Segment Start: TASK MATERIAL

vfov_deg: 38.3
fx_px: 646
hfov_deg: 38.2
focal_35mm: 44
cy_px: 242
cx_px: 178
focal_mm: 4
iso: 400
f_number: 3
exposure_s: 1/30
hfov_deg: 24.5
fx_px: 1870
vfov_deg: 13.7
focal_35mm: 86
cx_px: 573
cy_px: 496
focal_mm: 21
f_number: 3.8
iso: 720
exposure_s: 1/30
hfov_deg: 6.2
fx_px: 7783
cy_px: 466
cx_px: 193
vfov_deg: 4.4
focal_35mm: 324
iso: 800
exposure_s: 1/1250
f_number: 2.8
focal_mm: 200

Segment End: TASK MATERIAL
Segment Start: TASK MATERIAL

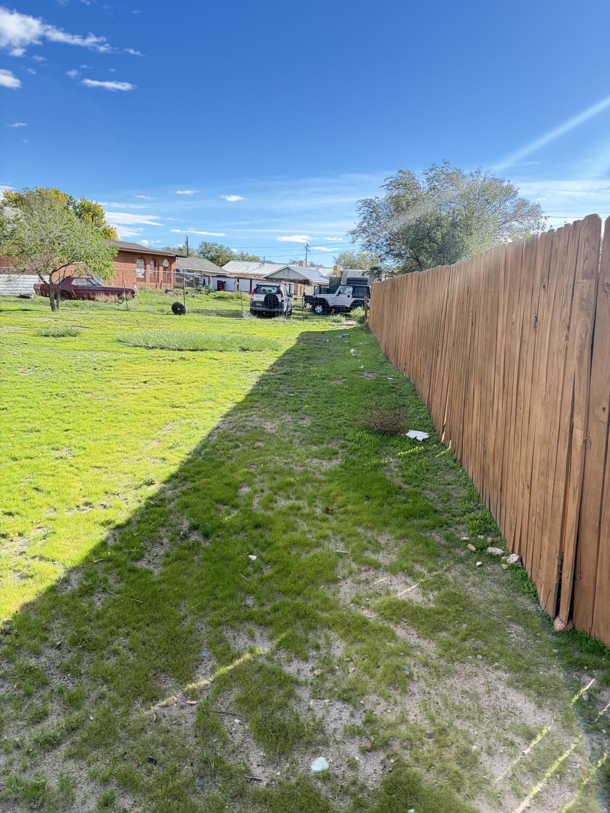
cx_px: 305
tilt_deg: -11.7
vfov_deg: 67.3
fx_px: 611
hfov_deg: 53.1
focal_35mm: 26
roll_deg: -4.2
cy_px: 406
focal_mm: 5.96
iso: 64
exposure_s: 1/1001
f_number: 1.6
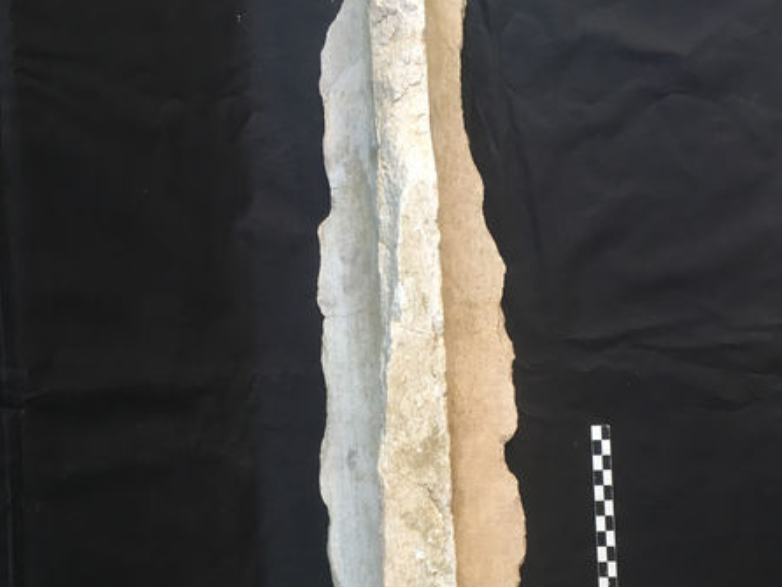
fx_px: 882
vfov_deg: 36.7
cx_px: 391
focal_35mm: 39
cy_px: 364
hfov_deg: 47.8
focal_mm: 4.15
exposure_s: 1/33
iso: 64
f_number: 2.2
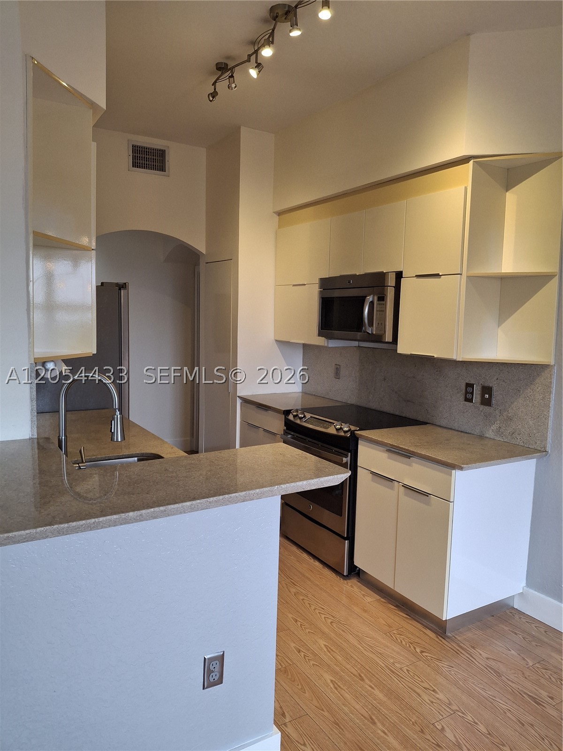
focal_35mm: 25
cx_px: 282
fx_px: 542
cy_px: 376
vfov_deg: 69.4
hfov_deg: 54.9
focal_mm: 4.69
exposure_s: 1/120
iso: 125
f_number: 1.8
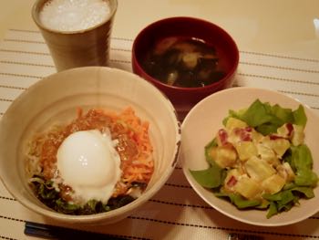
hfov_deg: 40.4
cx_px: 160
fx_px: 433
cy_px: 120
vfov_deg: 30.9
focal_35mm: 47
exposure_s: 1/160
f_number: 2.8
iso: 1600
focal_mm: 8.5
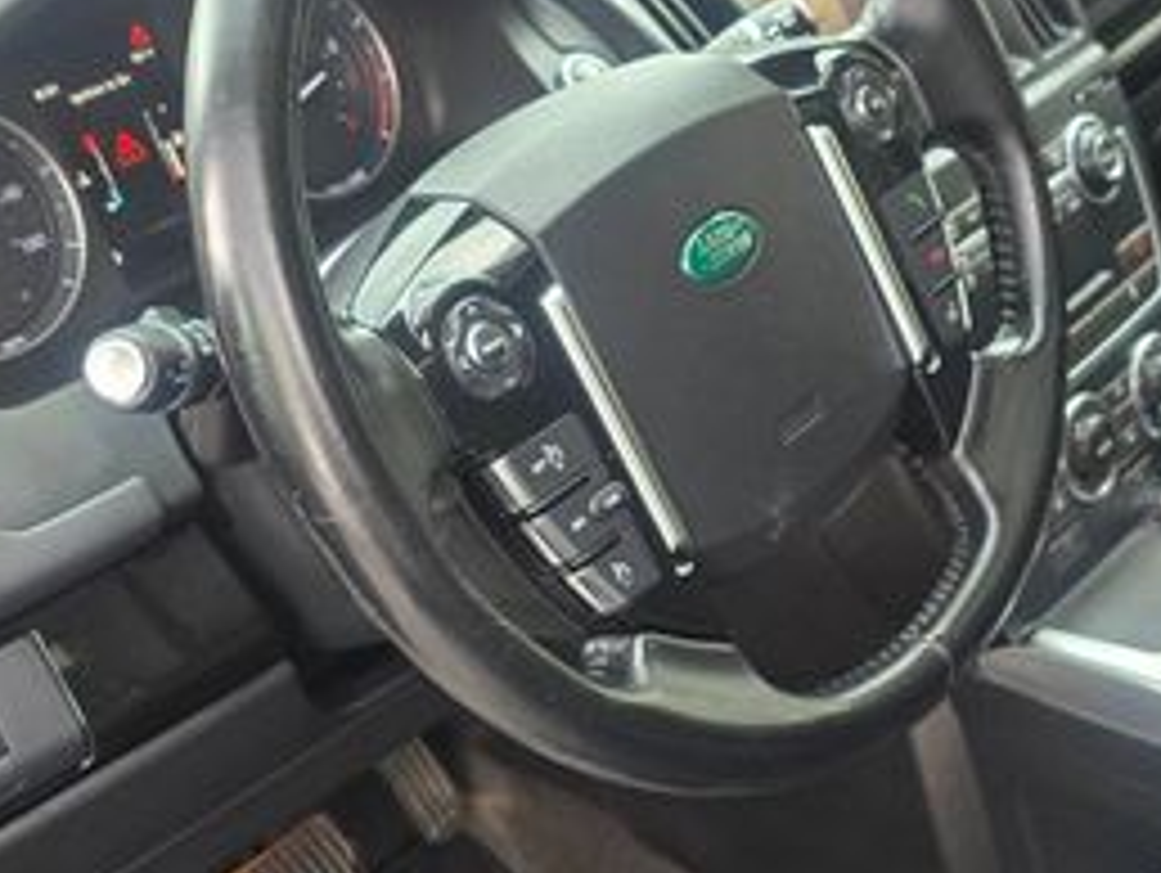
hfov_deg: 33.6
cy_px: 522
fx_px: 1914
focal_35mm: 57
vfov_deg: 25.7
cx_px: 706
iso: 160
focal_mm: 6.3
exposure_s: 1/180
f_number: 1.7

Segment End: TASK MATERIAL
Segment Start: TASK MATERIAL

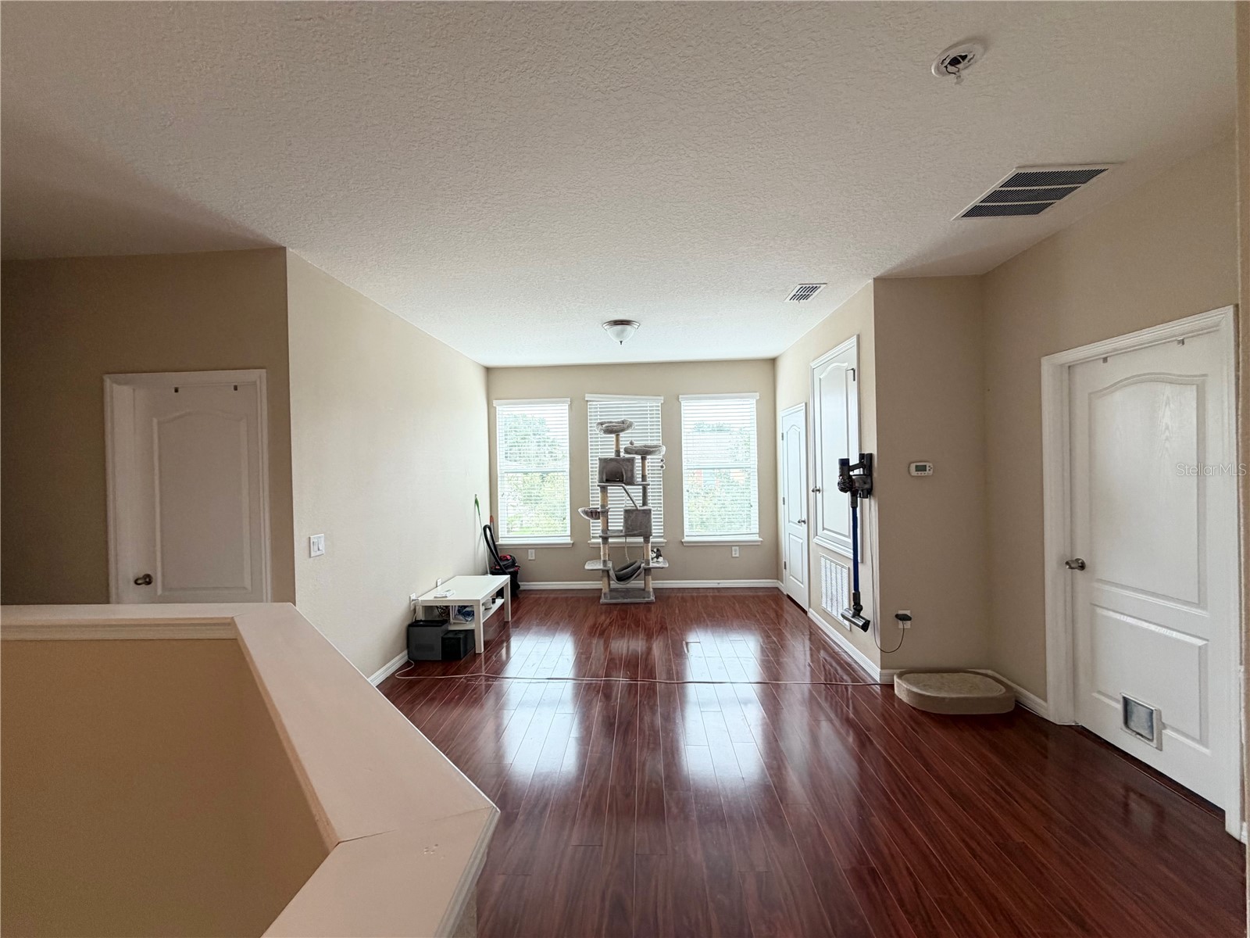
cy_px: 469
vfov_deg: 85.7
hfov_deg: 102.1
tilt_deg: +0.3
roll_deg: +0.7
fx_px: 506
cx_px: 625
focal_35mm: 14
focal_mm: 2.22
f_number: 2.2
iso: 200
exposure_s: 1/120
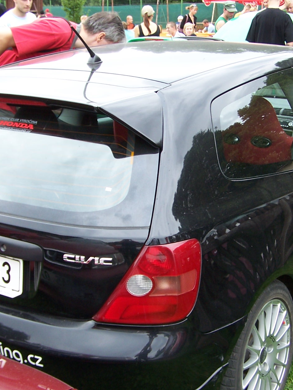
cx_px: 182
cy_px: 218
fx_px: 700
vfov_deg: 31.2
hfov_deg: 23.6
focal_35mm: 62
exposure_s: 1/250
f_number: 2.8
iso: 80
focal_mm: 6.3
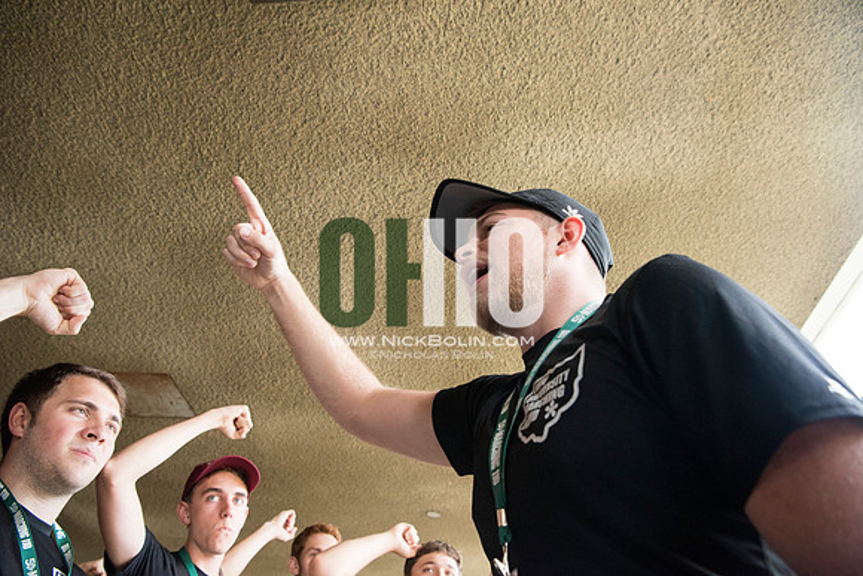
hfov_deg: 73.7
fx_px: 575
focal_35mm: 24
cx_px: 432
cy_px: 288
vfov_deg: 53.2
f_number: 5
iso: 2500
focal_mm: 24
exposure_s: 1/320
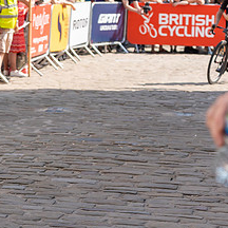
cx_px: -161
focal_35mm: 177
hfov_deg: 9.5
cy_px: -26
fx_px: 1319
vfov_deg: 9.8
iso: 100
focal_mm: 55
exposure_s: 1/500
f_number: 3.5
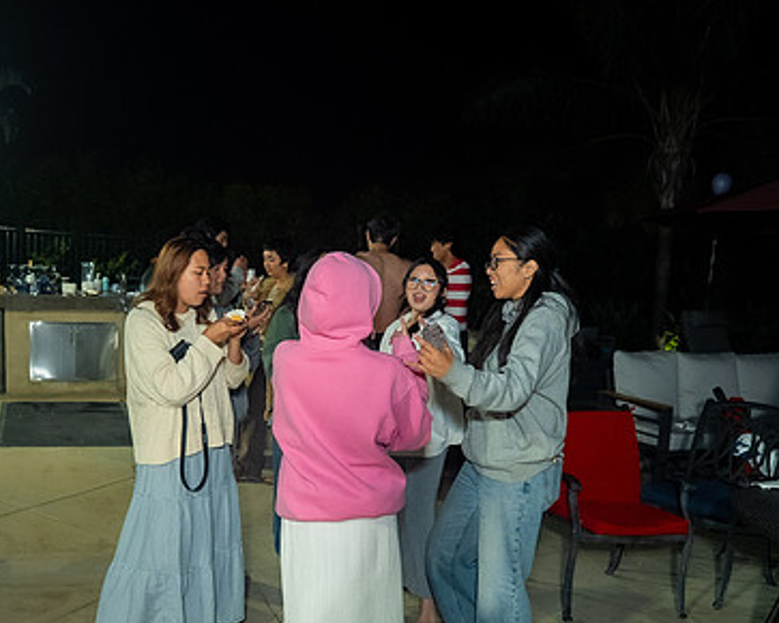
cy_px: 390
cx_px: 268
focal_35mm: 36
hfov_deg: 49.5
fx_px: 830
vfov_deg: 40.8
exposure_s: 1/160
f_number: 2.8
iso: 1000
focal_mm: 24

Segment End: TASK MATERIAL

_DESCRIPTION OF THE TASK_
In the entries above, one line contains "vfov_deg: 38.3" and another contains "focal_mm: 200". Reproduce exactly those two lines and the lines between them, nothing else.

_REPLY TO THE TASK_
vfov_deg: 38.3
fx_px: 646
hfov_deg: 38.2
focal_35mm: 44
cy_px: 242
cx_px: 178
focal_mm: 4
iso: 400
f_number: 3
exposure_s: 1/30
hfov_deg: 24.5
fx_px: 1870
vfov_deg: 13.7
focal_35mm: 86
cx_px: 573
cy_px: 496
focal_mm: 21
f_number: 3.8
iso: 720
exposure_s: 1/30
hfov_deg: 6.2
fx_px: 7783
cy_px: 466
cx_px: 193
vfov_deg: 4.4
focal_35mm: 324
iso: 800
exposure_s: 1/1250
f_number: 2.8
focal_mm: 200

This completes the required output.